Influence of rice husk ash on mechanical properties and fire resistance of recycled aggregate high-calcium fly ash geopolymer concrete

Abstract The use of recycled aggregates in geopolymer concrete provides an eco-friendly alternative for the construction industry. Since geopolymer concretes made with recycled aggregates generally have weaker internal structure compared with those using natural aggregates, SiO2-rich materials have therefore been used to improve the strength properties, one of which is the well-known nano-SiO2 (nS). However, because nS is not environmental friendly, other green SiO2-rich materials, such as rice husk ash (RHA) from agricultural wastes, are needed.

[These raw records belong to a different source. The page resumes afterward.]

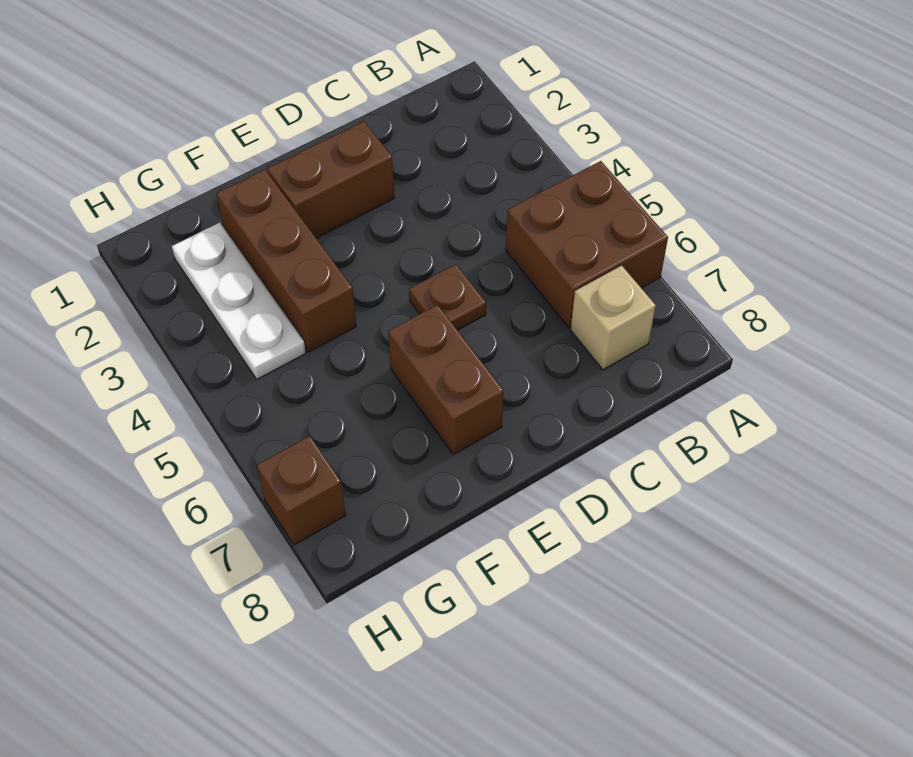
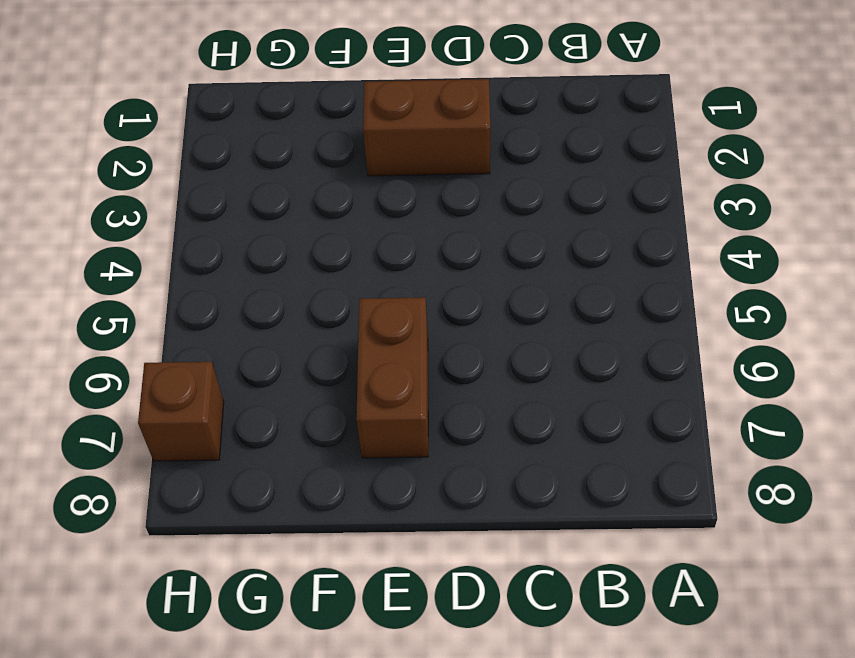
none -> brown brick A5:B6 level 1
none -> tan brick B7 level 1

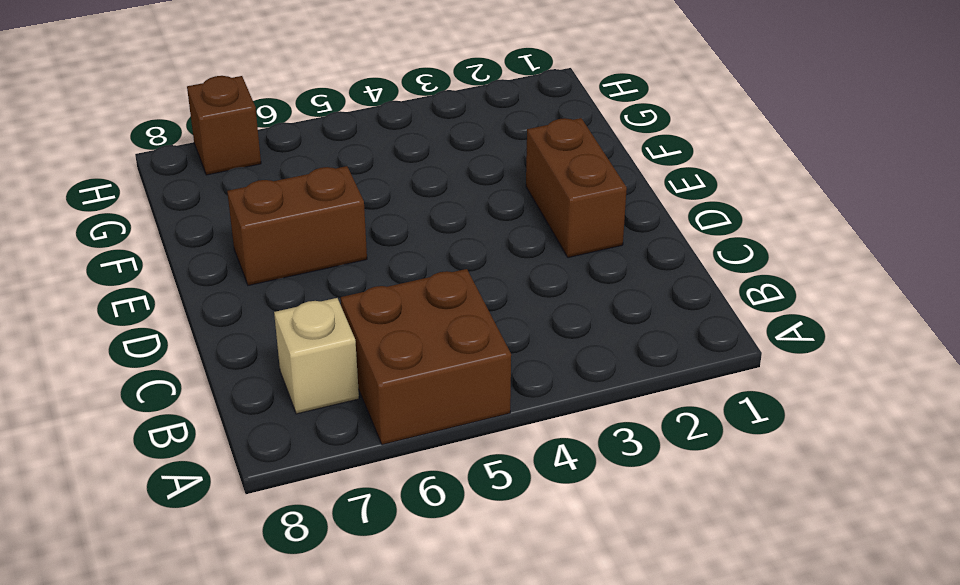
none -> brown plate D5 level 1
none -> brown brick F2:F4 level 1

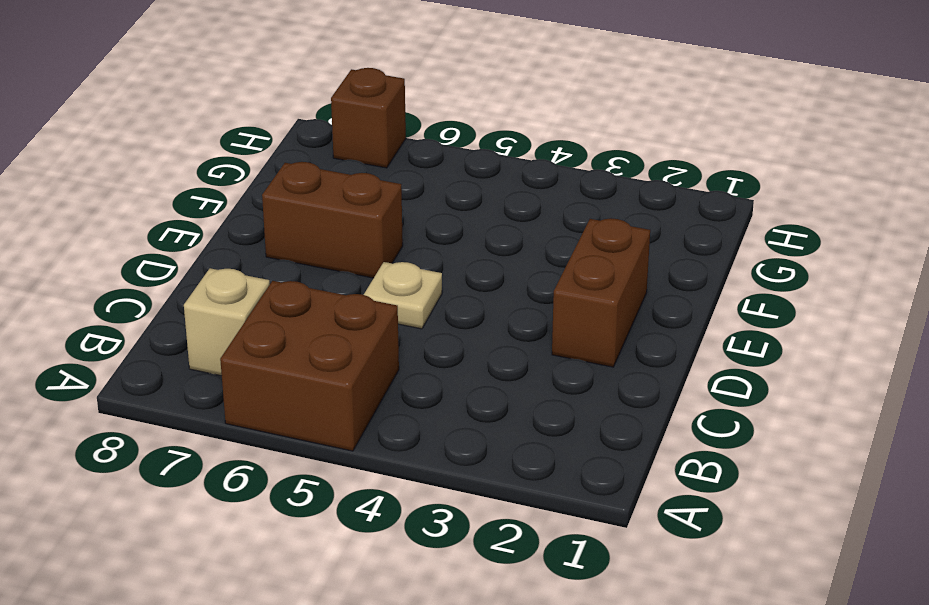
tan plate D5 level 1 -> brown plate D5 level 1
none -> brown brick F2:F4 level 1
none -> white plate G2:G4 level 1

The objective of this study is to investigate the effectiveness of replacing nano-SiO2 with rich husk ash for improving the performance of recycled aggregate geopolymer concrete (RAGC) made from high-calcium fly ash that is able to set and harden without heat curing. The mechanical properties and fire-resistant performance of RHA-added and nS-added geopolymer concretes were tested and compared. The results show that the addition of RHA is effective in improving the strengths of RAGCs, particularly when the SiO2/Al2O3 ratio is increased to 4.17. The 28-day compressive strengths of RAGCs containing RHAs ranged from 36.0 to 38.1 MPa due to the improved microstructure and denser matrix and were comparable to those of RAGCs made with nS. However, the inclusion of SiO2-rich materials had an adverse effect on the post-fire residual strength of geopolymer concretes made from recycled aggregates due primarily to the reduced porosity.